YOUR ASSIGNMENT ::
Copy each line of the data beneath in which the word "светильники" appears.

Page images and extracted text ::
□ □ □ □ □ □ □

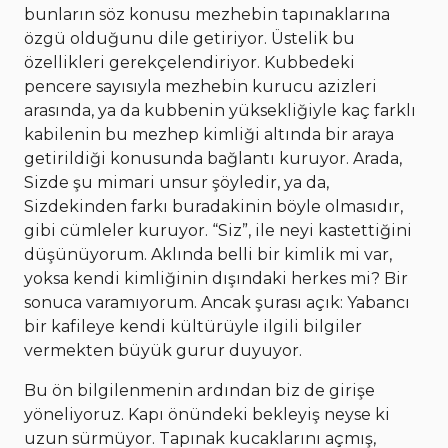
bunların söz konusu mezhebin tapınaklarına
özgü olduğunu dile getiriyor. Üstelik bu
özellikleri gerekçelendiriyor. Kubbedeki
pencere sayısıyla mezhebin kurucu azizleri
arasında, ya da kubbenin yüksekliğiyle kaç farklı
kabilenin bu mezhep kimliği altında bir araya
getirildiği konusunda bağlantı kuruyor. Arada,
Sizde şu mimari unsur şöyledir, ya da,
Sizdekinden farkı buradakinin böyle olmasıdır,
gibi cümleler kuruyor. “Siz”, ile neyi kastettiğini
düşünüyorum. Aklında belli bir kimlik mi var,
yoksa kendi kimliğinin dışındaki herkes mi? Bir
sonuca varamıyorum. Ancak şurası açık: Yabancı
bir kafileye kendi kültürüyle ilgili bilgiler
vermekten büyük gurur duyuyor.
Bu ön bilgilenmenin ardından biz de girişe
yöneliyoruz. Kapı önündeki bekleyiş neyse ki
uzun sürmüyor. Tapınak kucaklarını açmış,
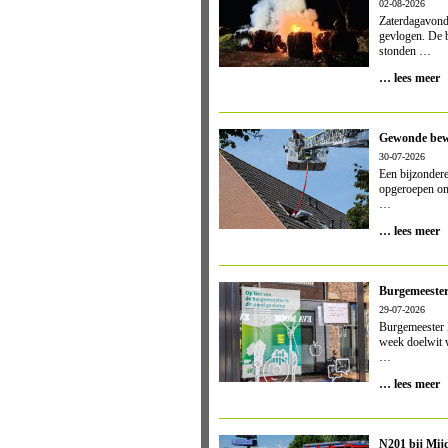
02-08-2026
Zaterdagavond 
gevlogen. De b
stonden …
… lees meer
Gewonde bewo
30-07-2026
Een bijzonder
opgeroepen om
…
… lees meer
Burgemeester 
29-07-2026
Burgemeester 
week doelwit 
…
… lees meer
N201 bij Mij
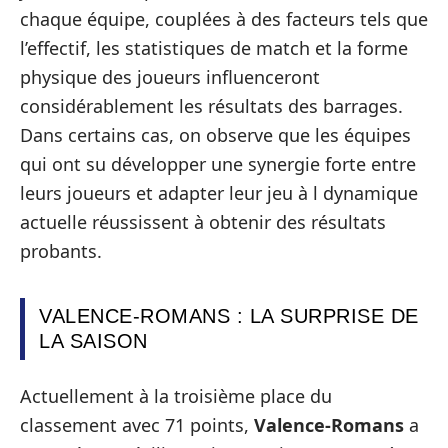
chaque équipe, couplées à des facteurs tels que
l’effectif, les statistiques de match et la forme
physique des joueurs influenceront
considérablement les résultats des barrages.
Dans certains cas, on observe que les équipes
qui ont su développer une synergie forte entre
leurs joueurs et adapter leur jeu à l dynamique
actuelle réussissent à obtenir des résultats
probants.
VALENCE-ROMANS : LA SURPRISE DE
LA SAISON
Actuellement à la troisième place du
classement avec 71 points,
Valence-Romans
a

□ □ □ □ □ □ □

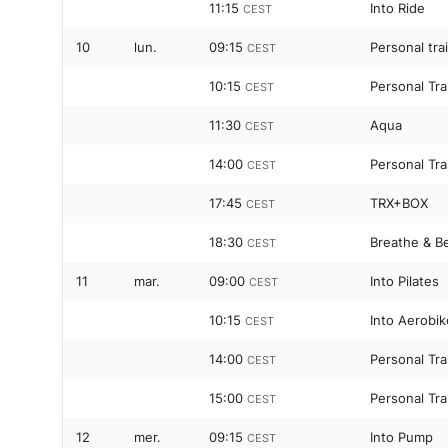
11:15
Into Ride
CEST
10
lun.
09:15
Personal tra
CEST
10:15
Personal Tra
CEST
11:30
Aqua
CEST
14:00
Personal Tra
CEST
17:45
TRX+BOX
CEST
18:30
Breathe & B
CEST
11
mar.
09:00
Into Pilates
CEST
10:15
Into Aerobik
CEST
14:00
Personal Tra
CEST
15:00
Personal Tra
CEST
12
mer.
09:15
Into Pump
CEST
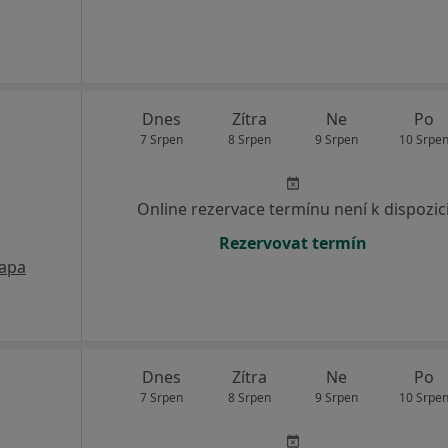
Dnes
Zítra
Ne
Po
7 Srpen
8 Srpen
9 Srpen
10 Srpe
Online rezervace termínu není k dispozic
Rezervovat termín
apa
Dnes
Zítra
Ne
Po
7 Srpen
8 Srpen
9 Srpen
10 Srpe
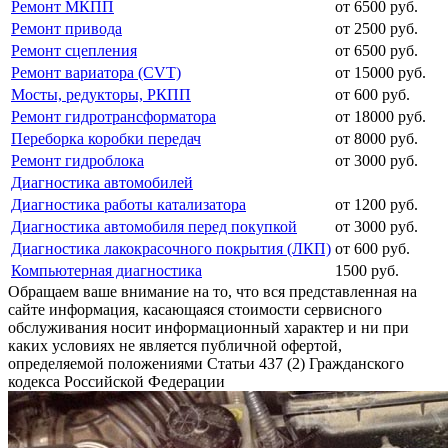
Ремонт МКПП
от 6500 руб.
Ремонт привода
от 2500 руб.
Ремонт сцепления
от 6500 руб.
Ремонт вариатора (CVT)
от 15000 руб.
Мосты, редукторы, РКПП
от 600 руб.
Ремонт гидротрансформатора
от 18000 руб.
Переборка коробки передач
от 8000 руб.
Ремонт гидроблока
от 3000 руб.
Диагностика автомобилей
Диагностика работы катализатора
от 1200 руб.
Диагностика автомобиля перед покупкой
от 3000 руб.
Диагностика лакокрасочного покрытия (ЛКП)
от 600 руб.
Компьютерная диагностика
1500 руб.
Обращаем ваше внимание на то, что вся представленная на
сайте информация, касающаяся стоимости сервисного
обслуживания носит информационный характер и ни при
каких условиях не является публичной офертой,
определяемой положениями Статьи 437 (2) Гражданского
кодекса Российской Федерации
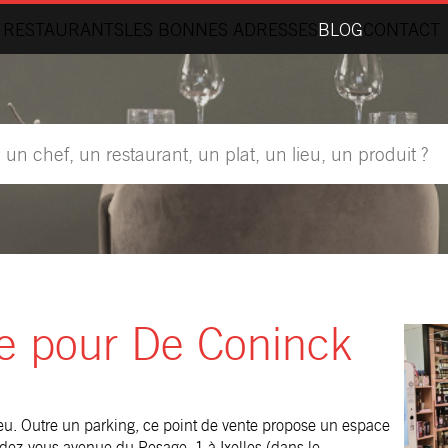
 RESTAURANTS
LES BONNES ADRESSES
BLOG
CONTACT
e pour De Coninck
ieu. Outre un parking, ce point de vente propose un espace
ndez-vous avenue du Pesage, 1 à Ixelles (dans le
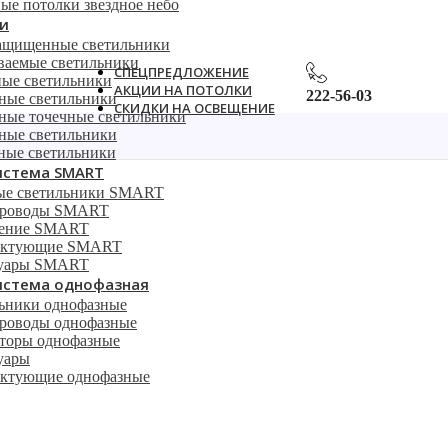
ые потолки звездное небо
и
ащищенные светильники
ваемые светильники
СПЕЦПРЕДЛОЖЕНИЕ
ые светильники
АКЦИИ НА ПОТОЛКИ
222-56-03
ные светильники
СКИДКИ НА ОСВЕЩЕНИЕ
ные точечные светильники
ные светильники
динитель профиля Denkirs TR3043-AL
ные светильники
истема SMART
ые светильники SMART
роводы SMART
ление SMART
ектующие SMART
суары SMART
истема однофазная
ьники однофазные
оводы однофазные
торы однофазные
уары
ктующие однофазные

□ □ □ □ □ □ □

ANSWER BOX ::
ащищенные светильники
ваемые светильники
ые светильники
ные светильники
ные точечные светильники
ные светильники
ные светильники
ые светильники SMART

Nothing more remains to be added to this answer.